Advisor Perspectives welcomes guest contributions. The views presented here do not necessarily represent those of Advisor Perspectives.
Advisors serving 401(k) plans may successfully improve investment performance, only to find out that the plan sponsor is totally unsatisfied. A recent conversation I had made that painfully obvious, and a recent study by my company confirmed that such outcomes occur all too often.
At a networking meeting I attended in June for startup companies in the Boston area, the newly hired HR director of a 70-employee biotech company told me about her role as plan sponsor for its 401(k) plan. While she was an experienced investor, she had never managed a retirement plan before and was very concerned that recently laid-off employees were considering filing fiduciary negligence lawsuits against the plan.

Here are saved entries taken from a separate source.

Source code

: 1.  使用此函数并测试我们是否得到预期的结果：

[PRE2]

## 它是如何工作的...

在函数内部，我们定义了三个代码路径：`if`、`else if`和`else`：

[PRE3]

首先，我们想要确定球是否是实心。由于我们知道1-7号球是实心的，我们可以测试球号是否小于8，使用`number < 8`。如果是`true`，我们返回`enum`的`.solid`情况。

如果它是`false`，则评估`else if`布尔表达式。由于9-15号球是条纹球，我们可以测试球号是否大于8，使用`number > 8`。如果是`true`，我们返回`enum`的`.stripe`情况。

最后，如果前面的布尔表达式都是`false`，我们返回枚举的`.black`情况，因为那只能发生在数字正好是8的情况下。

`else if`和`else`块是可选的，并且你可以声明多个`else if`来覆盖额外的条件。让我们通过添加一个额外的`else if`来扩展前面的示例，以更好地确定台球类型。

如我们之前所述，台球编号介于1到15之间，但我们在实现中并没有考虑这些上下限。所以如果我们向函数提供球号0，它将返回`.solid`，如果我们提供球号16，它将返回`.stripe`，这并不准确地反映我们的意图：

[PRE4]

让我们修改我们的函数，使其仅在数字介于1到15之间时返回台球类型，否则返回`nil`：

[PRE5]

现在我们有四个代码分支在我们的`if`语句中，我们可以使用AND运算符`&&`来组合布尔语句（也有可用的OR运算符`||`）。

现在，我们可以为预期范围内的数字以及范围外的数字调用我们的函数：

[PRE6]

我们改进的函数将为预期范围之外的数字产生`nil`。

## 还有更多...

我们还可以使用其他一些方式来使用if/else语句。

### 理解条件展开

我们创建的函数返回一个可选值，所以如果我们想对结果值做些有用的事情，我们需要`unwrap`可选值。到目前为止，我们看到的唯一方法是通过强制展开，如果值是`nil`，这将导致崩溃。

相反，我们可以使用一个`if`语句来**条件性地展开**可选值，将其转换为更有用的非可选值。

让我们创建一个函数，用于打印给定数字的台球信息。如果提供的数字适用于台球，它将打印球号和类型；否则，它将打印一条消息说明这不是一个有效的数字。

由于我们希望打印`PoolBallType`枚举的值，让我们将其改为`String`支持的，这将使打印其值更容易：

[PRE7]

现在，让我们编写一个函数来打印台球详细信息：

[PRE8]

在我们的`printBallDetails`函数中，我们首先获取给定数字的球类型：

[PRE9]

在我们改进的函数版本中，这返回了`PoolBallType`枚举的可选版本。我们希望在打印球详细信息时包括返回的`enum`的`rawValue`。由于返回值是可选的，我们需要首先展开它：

This was a typical, boilerplate small-business plan sold by a financial advisor at a bank broker-dealer. Seeking assistance to help her understand her ERISA fiduciary obligations, the HR director called the advisor and was immediately shuffled off to the company’s centralized retirement call center. There she was passed along a chain of representatives until she was finally told that they could not help her, advising her to contact an ERISA attorney instead. A week later, having apparently forgotten her previous call, the advisor called to discuss adding new funds to the plan.
Shortly thereafter, the HR director made searching for a new plan provider one of her highest priorities.

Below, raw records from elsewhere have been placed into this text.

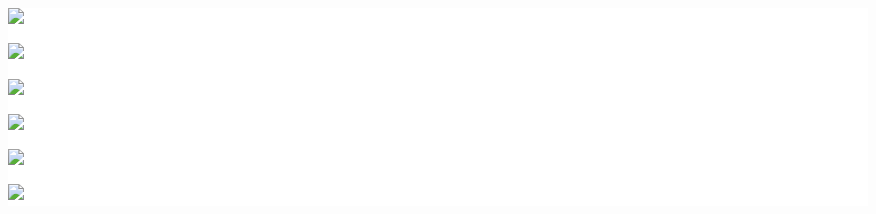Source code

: 









[![](https://farm2.static.flickr.com/1796/43944011862_d14808be4a.jpg)](https://farm2.static.flickr.com/1796/43944011862_d14808be4a_b.jpg)












[![](https://farm2.static.flickr.com/1834/43140429635_31972fdc34.jpg)](https://farm2.static.flickr.com/1834/43140429635_31972fdc34_b.jpg)












[![](https://farm1.static.flickr.com/860/42035821700_9f120a8ecd.jpg)](https://farm1.static.flickr.com/860/42035821700_9f120a8ecd_b.jpg)












[![](https://farm2.static.flickr.com/1791/30180374168_d08080992c.jpg)](https://farm2.static.flickr.com/1791/30180374168_d08080992c_b.jpg)












[![](https://farm2.static.flickr.com/1837/42035824830_86b8326969.jpg)](https://farm2.static.flickr.com/1837/42035824830_86b8326969_b.jpg)












[![](https://farm2.static.flickr.com/1796/42940919395_a2f95cee78.jpg)](https://farm2.static.flickr.com/1796/42940919395_a2f95cee78_b.jpg)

Similar situations are all too common in the small-plan space, and they are a chief source of client dissatisfaction, according to findings from The Briskin Consulting Study of Small-Retirement-Plan Sponsors. Analyzing the results from an online survey of 112 small-plan sponsors conducted in the first quarter of 2010, the study reveals the issues that keep plan sponsors up at night and the reasons why they select, stick with, and switch providers.
Product performance isn’t a priority
Advisors would like to think that investment performance sells plans. This is not the case.

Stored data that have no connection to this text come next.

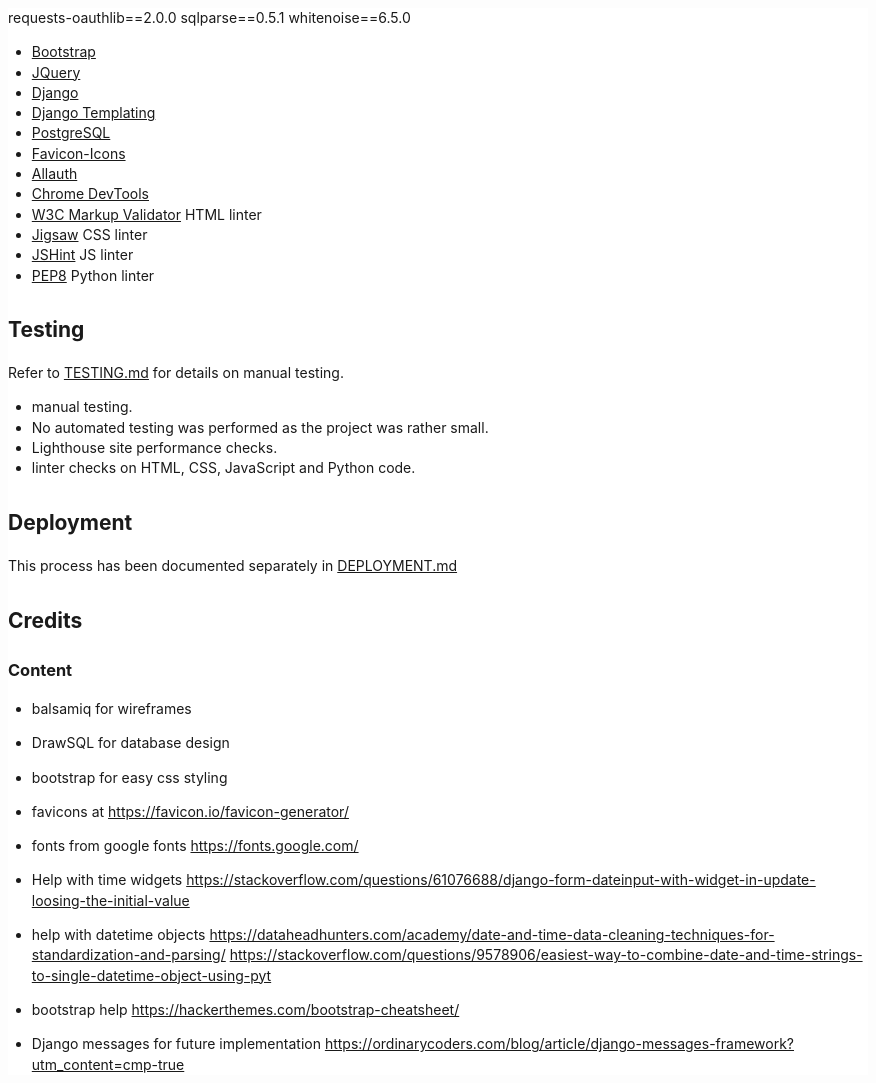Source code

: requests-oauthlib==2.0.0
sqlparse==0.5.1
whitenoise==6.5.0
- [Bootstrap](https://getbootstrap.com/)
- [JQuery](https://jquery.com/) 
- [Django](https://www.djangoproject.com/)
- [Django Templating](https://docs.djangoproject.com/en/4.0/ref/templates/language/)
- [PostgreSQL](https://www.postgresql.org/)
- [Favicon-Icons](https://favicon.io/favicon-generator/)
- [Allauth](https://django-allauth.readthedocs.io/en/latest/)
- [Chrome DevTools](https://developer.chrome.com/docs/devtools/)
- [W3C Markup Validator](https://validator.w3.org/) HTML linter
- [Jigsaw](https://jigsaw.w3.org/css-validator/) CSS linter
- [JSHint](https://jshint.com/) JS linter
- [PEP8](https://www.pythonchecker.com/) Python linter

## Testing
Refer to [TESTING.md](TESTING.md) for details on manual testing. 
- manual testing.
- No automated testing was performed as the project was rather small.
- Lighthouse site performance checks.
- linter checks on HTML, CSS, JavaScript and Python code.

## Deployment
This process has been documented separately in [DEPLOYMENT.md](DEPLOYMENT.md)

## Credits
### Content
- balsamiq for wireframes 

- DrawSQL for database design 

- bootstrap for easy css styling

- favicons at https://favicon.io/favicon-generator/

- fonts from google fonts https://fonts.google.com/

- Help with time widgets
https://stackoverflow.com/questions/61076688/django-form-dateinput-with-widget-in-update-loosing-the-initial-value

- help with datetime objects 
https://dataheadhunters.com/academy/date-and-time-data-cleaning-techniques-for-standardization-and-parsing/
https://stackoverflow.com/questions/9578906/easiest-way-to-combine-date-and-time-strings-to-single-datetime-object-using-pyt

- bootstrap help
https://hackerthemes.com/bootstrap-cheatsheet/

- Django messages for future implementation
https://ordinarycoders.com/blog/article/django-messages-framework?utm_content=cmp-true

While 77% of respondents were dissatisfied with returns from the investment options in their plans – who wouldn’t be, in this market? – only 48% considered underperformance to be a “major concern.” Compare this to the 74% who were very worried about meeting their fiduciary obligations and the 87% who were struggling to keep up with ever-changing Department of Labor regulations.
Value-added advice: An increasingly rare commodity
Plan sponsors are looking for advice and assistance that goes beyond the usual bread-and-butter issues of operations and plan compliance. Most were quite happy with the help they were receiving in those particular areas, and were satisfied with the quality and depth of information on the plan’s investment options. But nearly two-thirds felt that they were not receiving adequate advice on fiduciary-related issues, nearly half wanted better regulatory updates, and nearly a third felt that the quality of participant education and advice left a lot to be desired.